How One Investor Sourced a Life-Changing Real Estate Deal

So, Brett reached out to his buyer, who declined the deal because there wasn’t enough timber to interest him.

Despite the developer not wanting it, Brett saw the opportunity and decided to approach his dad about partnering and buying it. The property was configured with a road that divided it into two tracts of land, which made it more attractive to Brett—he saw the potential of turning one parcel into two and selling them off individually.

Since the property was most likely going to be used for recreational purposes (e.g., hunting, ATVs, etc.), he believed that he was more likely to sell two smaller parcels than one larger one.

Related: Best Deal Ever Show #7: Infinite ROI Through Owner Financing

Making an Offer

As mentioned before, this was an estate sale. There were six siblings involved, who were going to be dividing the proceeds from the sale six ways. They were asking $252,000 for 126 acres, which comes out to $2,000/acre.

However, Brett felt like there was room to negotiate. They would be splitting the proceeds anyway, so it wouldn’t feel like that much of a difference if he offered less.

Negotiating Intelligently

Instead of communicating the offer with a new dollar amount, one significant negotiation tactic that Brett used was to make an offer per acre. So, he offered $1,200/acre, which seems a lot easier to swallow than him asking for a price reduction of $100,800.

After some back and forth, they ended up agreeing to a purchase price of $1,200/acre or $151,200.

Surveying the Land

Prior to closing, Brett and his dad decided to start the surveying process to verify the acreage; however, due to the age of the previous survey and the rudimentary process used, it took much longer to obtain than normal. The surveyor—aware that it was taking longer than anticipated—contacted Brett to let him know that he was almost finished. It would be another month, but he believed that the property wasn’t going to survey for less than 126 acres—in fact, it would probably end up being more.

Since the sellers were wanting to close, they decided that they would take the risk of closing before the survey was completed and put 126 acres on the deed. That risk paid off big time…

Once the survey was finally completed, it came back showing that there were actually 133 acres, giving Brett and his dad an additional seven for free!

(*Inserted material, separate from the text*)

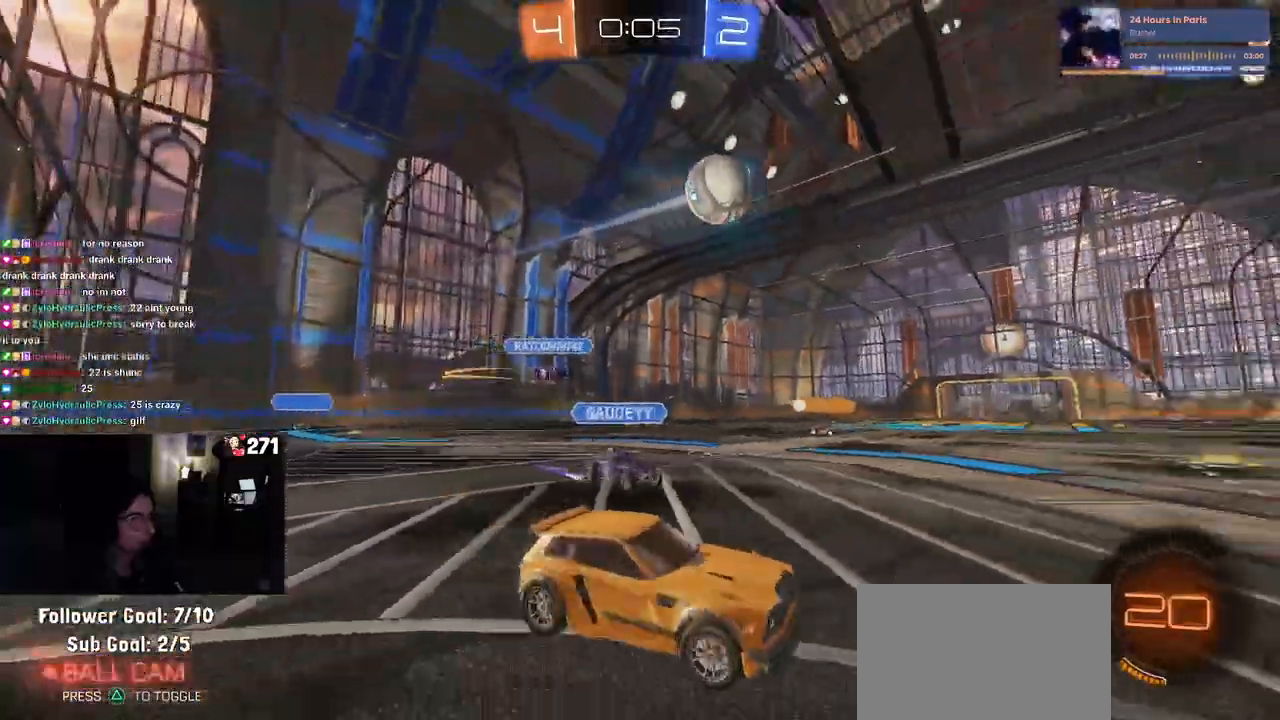
{"buttons": ["R1", "R2"], "left_stick": "center", "right_stick": "center", "events": [[50, "R1", "down"], [50, "TRIANGLE", "down"], [100, "left_stick", "center"], [183, "TRIANGLE", "up"], [300, "left_stick", "left"], [483, "left_stick", "center"]]}
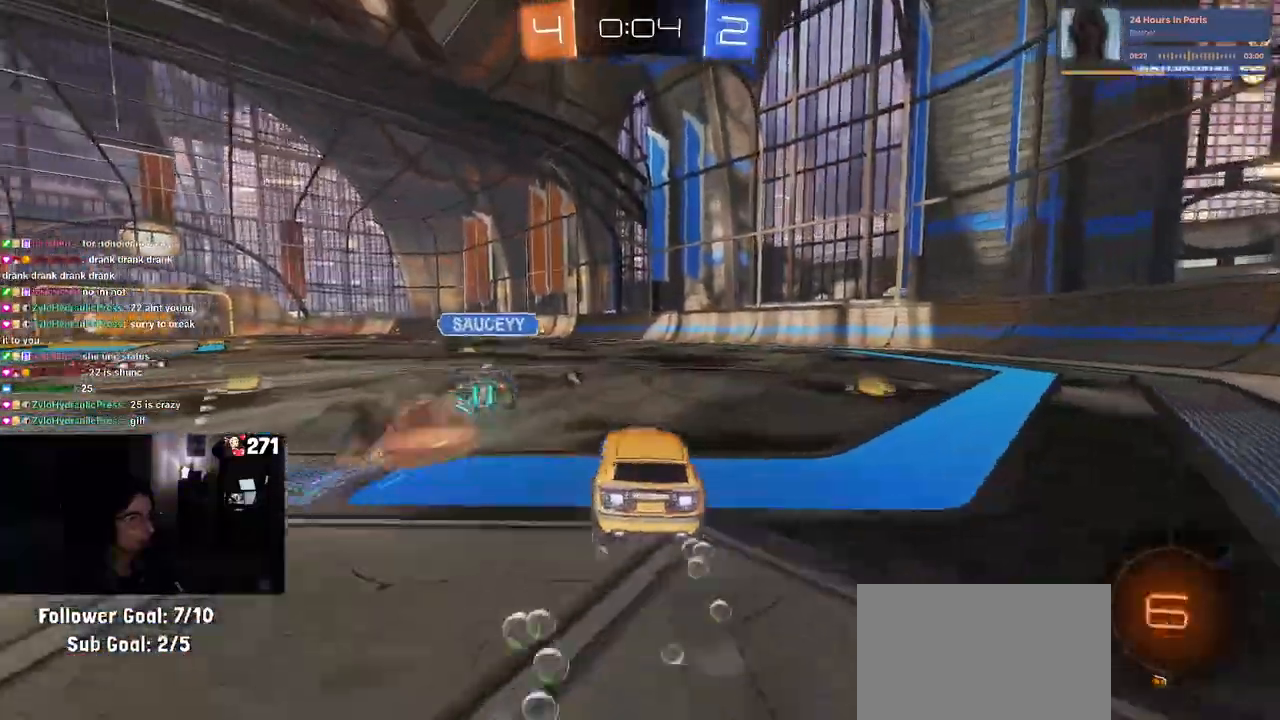
{"buttons": ["SQUARE", "R2"], "left_stick": "down-left", "right_stick": "center", "events": [[33, "left_stick", "up-right"], [50, "CROSS", "down"], [133, "CROSS", "up"], [133, "left_stick", "up-left"], [183, "CROSS", "down"], [233, "SQUARE", "down"], [267, "left_stick", "down-left"], [283, "CROSS", "up"], [417, "R1", "up"]]}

Related: Best Deal Ever Show #8: Appealed Appraisal Adds $115K to Property Value

subdividing-land

Selling the Deal

So, now they had a 40-acre and 93-acre tract, which they ultimately sold for $1,750/acre to two farmers. After paying closing costs, the loan payoff, and other fees, they ended up with just over an $80,000 profit in only a few short months.

What We Can Learn From This Experience

Brett didn’t immediately jump into full-time entrepreneur mode. He continued to work for other investors until he was able to consistently replace his salary with the efforts from his own side business.

He suggests before doing your first large deal and immediately taking the plunge into doing your own thing, make sure it isn’t a fluke and that you have consistency in your business.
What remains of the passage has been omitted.